About Claudia Rankine

Claudia Rankine is a Jamaican-American poet, essayist, and playwright whose work interrogates race, citizenship, and American identity in forms that blur the boundaries between poetry, essay, and visual art. Born in Kingston, Jamaica, she immigrated to the United States as a child and grew up in New York City. Her fifth collection, Citizen: An American Lyric (2014), is widely regarded as one of the most important American poetry books of the twenty-first century. It won the National Book Critics Circle Award for Poetry (the only book to be nominated in both the poetry and criticism categories), the PEN Open Book Award, the PEN Literary Award for Poetry, the NAACP Image Award, and the Hurston/Wright Legacy Award.
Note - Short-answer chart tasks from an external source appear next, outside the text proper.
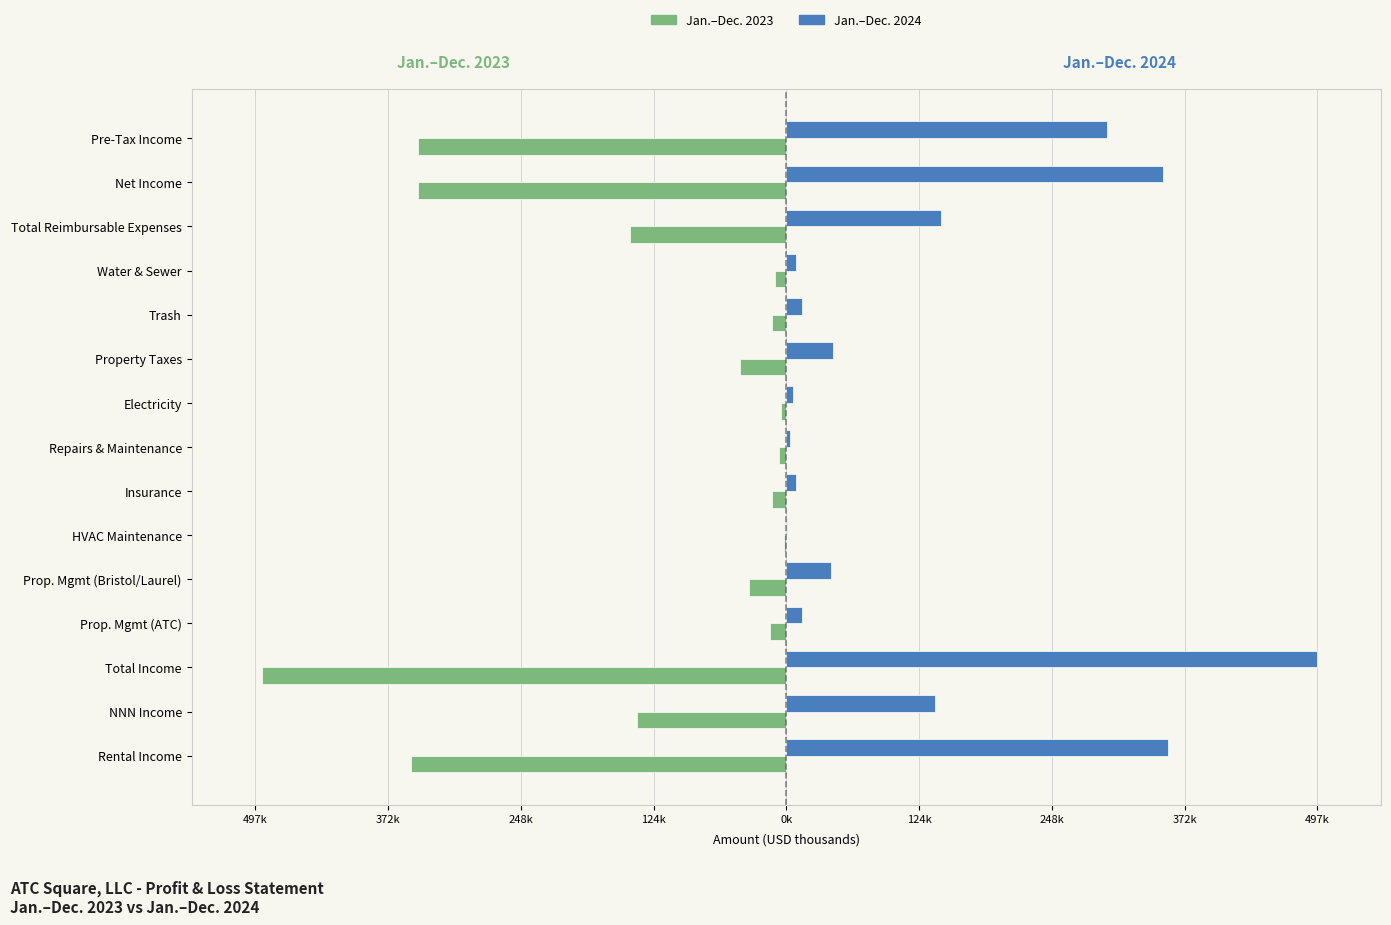

What are all the series names shown in the legend?

Jan.–Dec. 2023, Jan.–Dec. 2024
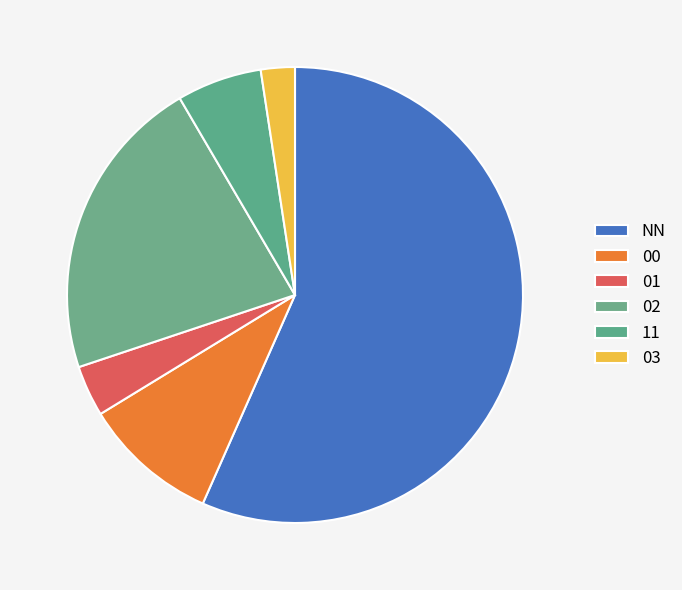

Is there any slice that represents more than half of the pie?

Yes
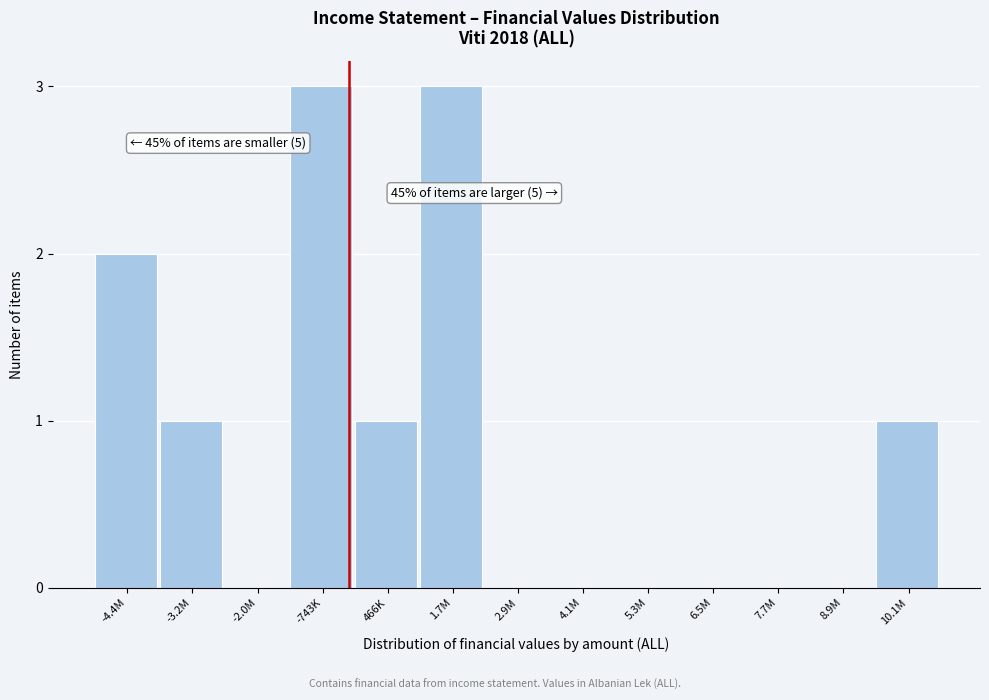

Reading left to right, list all the values displayed in this chart.

-4.4M=2	-3.2M=1	-2.0M=0	-743K=3	466K=1	1.7M=3	2.9M=0	4.1M=0	5.3M=0	6.5M=0	7.7M=0	8.9M=0	10.1M=1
It has been described as a lyric essay on race in America, with alternating verse and prose sections addressing microaggressions, institutional racism, and Black grief. Rankine's earlier collections include Don't Let Me Be Lonely (2004) and Nothing in Nature Is Private (1994). Her play The White Card (2018) extends her examination of race to the visual arts world. She is also the co-editor of the influential anthology American Poets in the 21st Century. Rankine has been a MacArthur Fellow and a Guggenheim Fellow. She teaches at the Yale School of Drama and is the founder of The Racial Imaginary Institute. She lives in New York.